For tower fields, am I allowed to use the modulo equations recursively?

Question

If I build up $\mathbb F_{q^4}\cong\mathbb F_{q^2}[Y]/(Y^2-X)$ on $\mathbb F_{q^2}\cong \mathbb F_q[X]/(X^2+1)$ am I allowed to use $-1 = X^2 = Y^4$? I do not see any reason or rule, that would be critical here.

Answer 1

There is the following problem in your construction. Not necessarily in the notation (I endorse sharding4's comment), but in thinking that you get a field of order $q^4$ this way. This is not really your main question - just something I wanted to explain.
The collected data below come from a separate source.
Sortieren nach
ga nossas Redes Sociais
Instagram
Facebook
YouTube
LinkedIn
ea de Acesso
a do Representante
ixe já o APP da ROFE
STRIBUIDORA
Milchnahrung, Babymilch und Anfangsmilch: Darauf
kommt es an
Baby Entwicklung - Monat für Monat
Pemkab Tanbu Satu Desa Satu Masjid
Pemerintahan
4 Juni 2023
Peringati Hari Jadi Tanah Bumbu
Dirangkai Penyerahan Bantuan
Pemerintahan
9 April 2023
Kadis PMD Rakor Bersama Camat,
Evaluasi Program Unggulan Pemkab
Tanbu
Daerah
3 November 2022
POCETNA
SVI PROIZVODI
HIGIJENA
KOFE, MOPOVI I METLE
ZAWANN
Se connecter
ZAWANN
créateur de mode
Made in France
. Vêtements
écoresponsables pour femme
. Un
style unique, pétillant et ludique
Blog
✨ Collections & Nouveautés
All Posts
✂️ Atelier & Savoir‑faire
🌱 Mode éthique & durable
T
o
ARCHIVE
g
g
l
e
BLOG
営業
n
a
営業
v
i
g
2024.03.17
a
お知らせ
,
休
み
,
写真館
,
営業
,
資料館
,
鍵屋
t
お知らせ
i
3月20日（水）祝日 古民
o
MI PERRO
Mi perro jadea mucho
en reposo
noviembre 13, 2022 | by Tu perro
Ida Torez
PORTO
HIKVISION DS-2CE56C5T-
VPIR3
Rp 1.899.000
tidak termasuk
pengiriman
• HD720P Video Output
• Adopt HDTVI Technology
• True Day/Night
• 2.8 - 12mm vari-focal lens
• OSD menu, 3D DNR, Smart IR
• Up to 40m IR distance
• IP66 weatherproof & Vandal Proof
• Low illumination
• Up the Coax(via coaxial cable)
Your $X$ (or its coset) would be an element of multiplicative order $4$. This will, indeed, give you a quadratic extension of $\Bbb{F}_q$ provided that it did not contain a fourth root of unity already. In other words, for this to work you need $q\equiv-1\pmod4$. Also observe that if $q$ is even, then $X^2+1=(X+1)^2$.
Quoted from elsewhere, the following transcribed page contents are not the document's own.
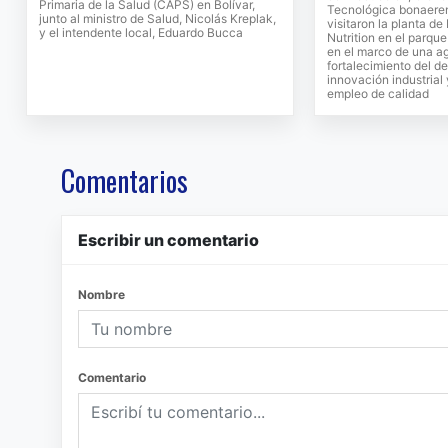
Primaria de la Salud (CAPS) en Bolívar,
Tecnológica bonaeren
junto al ministro de Salud, Nicolás Kreplak,
visitaron la planta d
y el intendente local, Eduardo Bucca
Nutrition en el parque
en el marco de una a
fortalecimiento del de
innovación industrial
empleo de calidad
Comentarios
Escribir un comentario
Nombre
Comentario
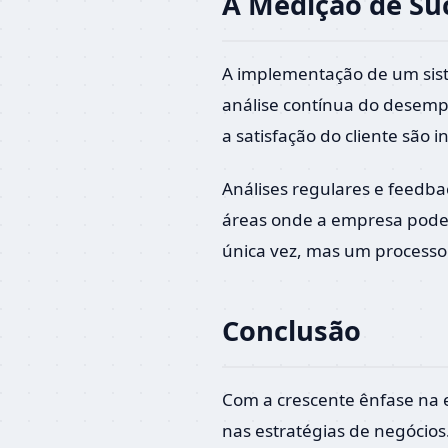
A Medição de Su
A implementação de um sis
análise contínua do desemp
a satisfação do cliente são 
Análises regulares e feedb
áreas onde a empresa pode
única vez, mas um processo
Conclusão
Com a crescente ênfase na e
nas estratégias de negócio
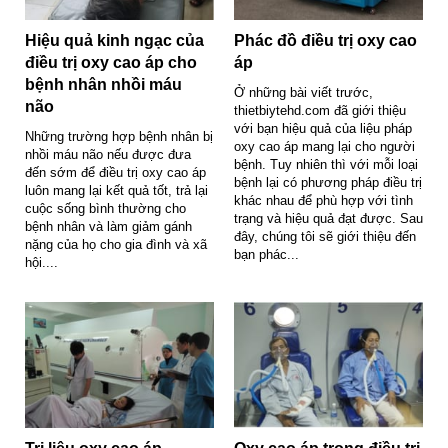
Hiệu quả kinh ngạc của
Phác đồ điều trị oxy cao
điều trị oxy cao áp cho
áp
bệnh nhân nhồi máu
Ở những bài viết trước,
não
thietbiytehd.com đã giới thiệu
với bạn hiệu quả của liệu pháp
Những trường hợp bệnh nhân bị
oxy cao áp mang lại cho người
nhồi máu não nếu được đưa
bệnh. Tuy nhiên thì với mỗi loại
đến sớm để điều trị oxy cao áp
bệnh lại có phương pháp điều trị
luôn mang lại kết quả tốt, trả lại
khác nhau để phù hợp với tình
cuộc sống bình thường cho
trạng và hiệu quả đạt được. Sau
bệnh nhân và làm giảm gánh
đây, chúng tôi sẽ giới thiệu đến
nặng của họ cho gia đình và xã
bạn phác...
hội....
But, at that point your luck runs out. You won't get $\Bbb{F}_{q^4}$ by adjoining an eighth root of unity (your $Y$). This is because $8\mid q^2-1$ for all odd $q$. As $\Bbb{F}_{q^2}^*$ is cyclic this means that it will already contain primitive eighth roots of unity. In other words, $Y^2-X$ will never be irreducible over $\Bbb{F}_q(X)$.